Le ministère s’apprête à remettre en cause les règles du mouvement
À l’occasion du groupe de travail du 8 octobre, le ministère a confirmé ses projets suivants :
• La suppression de l’Ancienneté Générale de Service dans les barèmes pour le mouvement
• La suppression du 2d mouvement
• Des affectations autoritaires et arbitraires, à titre définitif comme à titre provisoire 
• L’ harmonisation académique des règles du mouvement remettant en cause le rôle des délégués du personnel
• La remise en cause des prérogatives des CAPD.
 
Le ministre avec ce projet prépare la mobilité forcée
Ainsi pour le ministère, l’immense majorité des affectations devraient être réalisées à titre définitif à l’issue d’une seule saisie des voeux, c’est-à-dire la suppression pure et simple du 2d mouvement
Pour arriver à ses fins, le ministère s’apprête à remettre en cause le statut général de la Fonction publique qui prévoit que chaque fonctionnaire est nommé sur un emploi déterminé.
Ainsi il prévoit « d’offrir » au cours d’un seul mouvement « autant de postes qu’il y a de participants au mouvement » avec affectation « coûte que coûte » à titre définitif sur des postes non choisis.
Pour cela, il demande aux DASEN de proposer à la publication « outre des postes précis, des postes
correspondants à des zones géographiques et/ou à une certaine typologie de postes » sur lesquels seront affectés les enseignants.
Ces « postes » ne seront ni plus ni moins que des affectations selon les besoins du moment, évoluant d’une année sur l’autre, ou même en cours d’année, pour faire face à la pénurie de postes qu’organise le ministère. L’instauration de ces « postes » signifie la liquidation du droit volontaire à mutation auquel est substituée la mobilité forcée.

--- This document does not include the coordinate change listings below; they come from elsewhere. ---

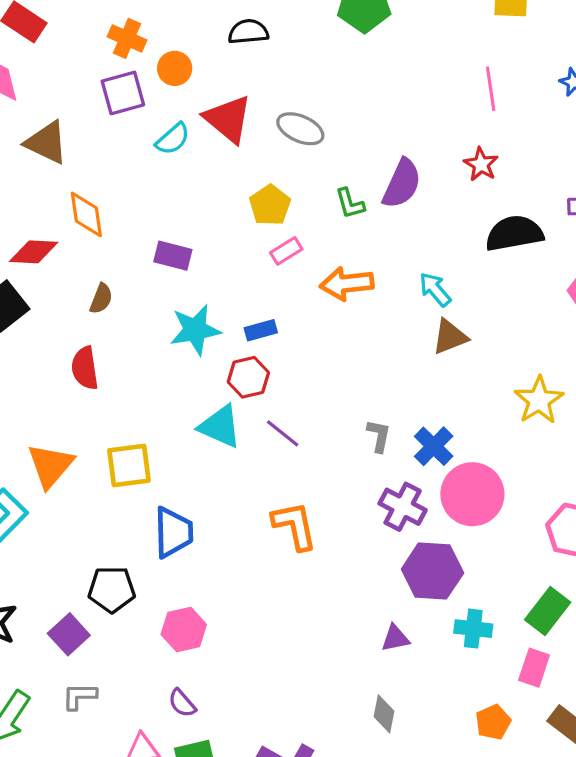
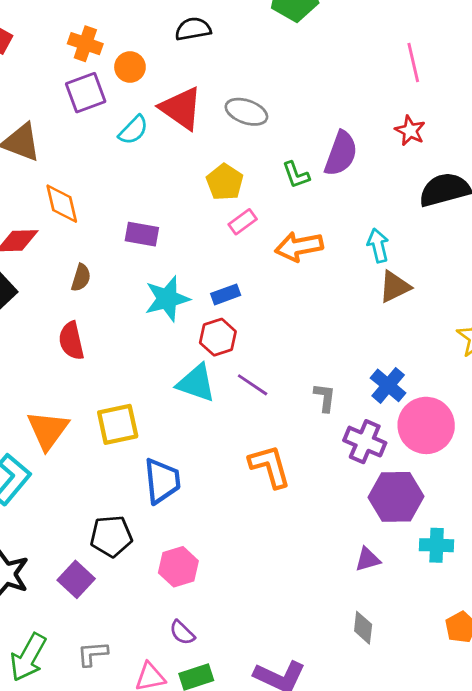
cyan arrow: (435, 289) -> (378, 245), turned 32
gray L-shape: (379, 436) -> (325, 398), moved
gray L-shape: (79, 696) -> (93, 654), moved

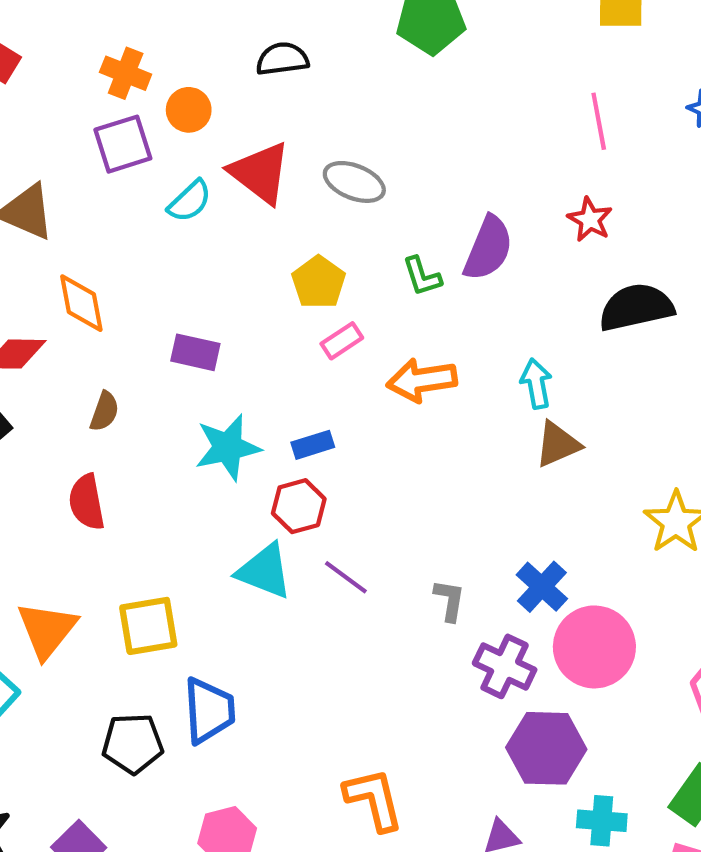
orange L-shape: (270, 466) -> (374, 799), moved
black pentagon: (111, 536) -> (133, 744), moved

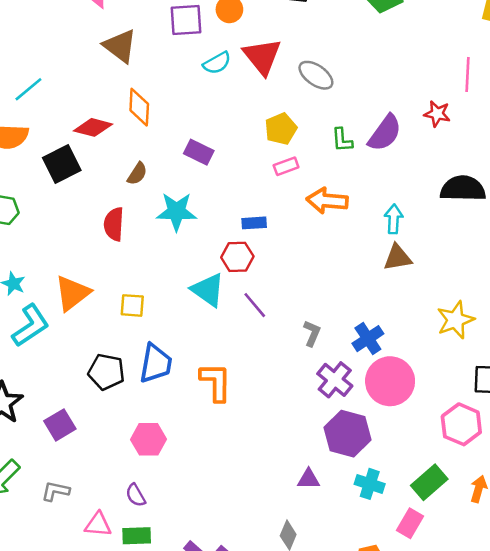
red star: (590, 219) -> (437, 114), moved, turned -30
cyan star: (228, 447) -> (176, 212), moved
yellow square: (148, 626) -> (132, 305), size x0.7
orange L-shape: (374, 799) -> (216, 382), moved

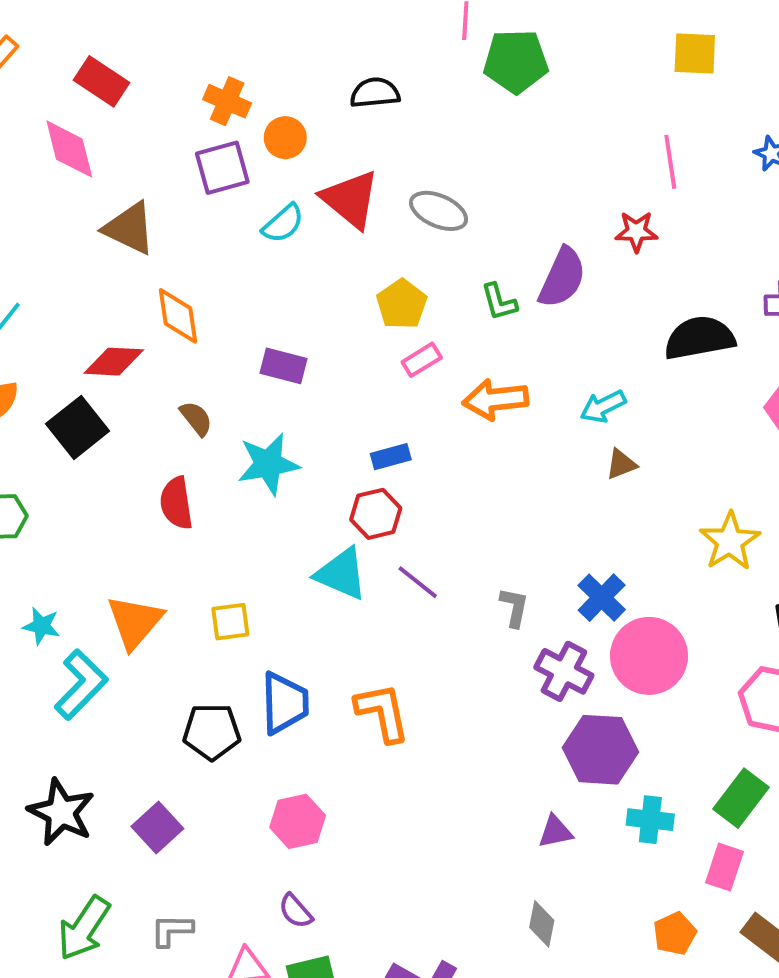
brown semicircle: (137, 174) -> (196, 418), turned -60
cyan arrow: (394, 219) -> (603, 406), turned -108
brown triangle: (397, 257) -> (621, 464), size x0.7

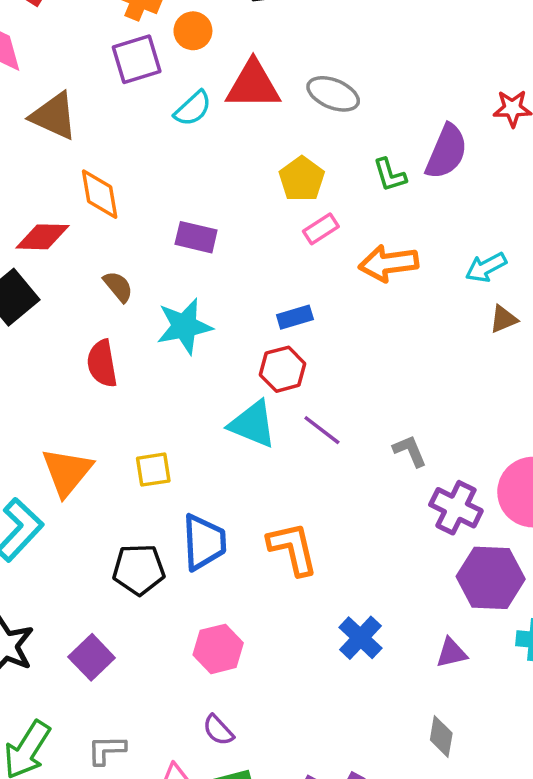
red triangle: (350, 199) -> (253, 85), turned -38
blue cross: (602, 598) -> (360, 638), moved
gray L-shape: (514, 607) -> (410, 451), turned -33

De plus, le ministère veut transférer aux CTSD, regroupant tous les représentants des personnels de l’Éducation nationale sans distinction de corps, le rôle d’examen des notes de service concernant la mutation des personnels du 1er degré. Cette mesure remet en cause les prérogatives des CAPD ou siègent les représentants du corps des instituteurs et Professeurs des écoles. C’est l’objectif de suppression des corps de la fonction publique que recherche le ministère.
Le SNUDI-FO a exprimé sa totale opposition à toutes ces modifications lors du groupe de travail. Il a soulevé les nombreuses injustices, l’arbitraire et la remise en cause du statut qu’elles engendraient. Ce serait un coup fatal porté au droit à mutation contenu dans le statut général de la fonction publique.
Après les décisions discrétionnaires liées à PPCR dans les promotions de grade et d’échelon, le ministre
veut étendre l’arbitraire au mouvement des PE en supprimant les éléments objectifs et vérifiables par tous du barème.
Le SNUDI-FO combattra ce projet comme il s’est opposé à PPCR et son évaluation, il  ne laissera pas détruire le mouvement et les barèmes.
Le SNUDI-FO revendique 
► Le maintien de l’AGS comme élément essentiel du barème pour tous les postes et la
suppression des postes profilés
►Le maintien des deux phases du mouvement avec saisie de voeux sur postes précis.
►Non aux voeux élargis : zones, types de postes… !
► Le maintien de toutes les prérogatives des CAPD. Non aux harmonisations académiques
►Le maintien de tous les postes de personnels administratifs nécessaires à l’organisation
d’un véritable mouvement !
Afin de proposer l’organisation de la mobilisation en défense des règles de mutations, le SNUDI FO, au niveau national, a invité les organisations syndicales SNUipp-FSU, SE-UNSA, SUD Éducation, CGT Edu’action à une réunion intersyndicale, avant la tenue d’un nouveau groupe de travail qui doit se réunir le 18 octobre.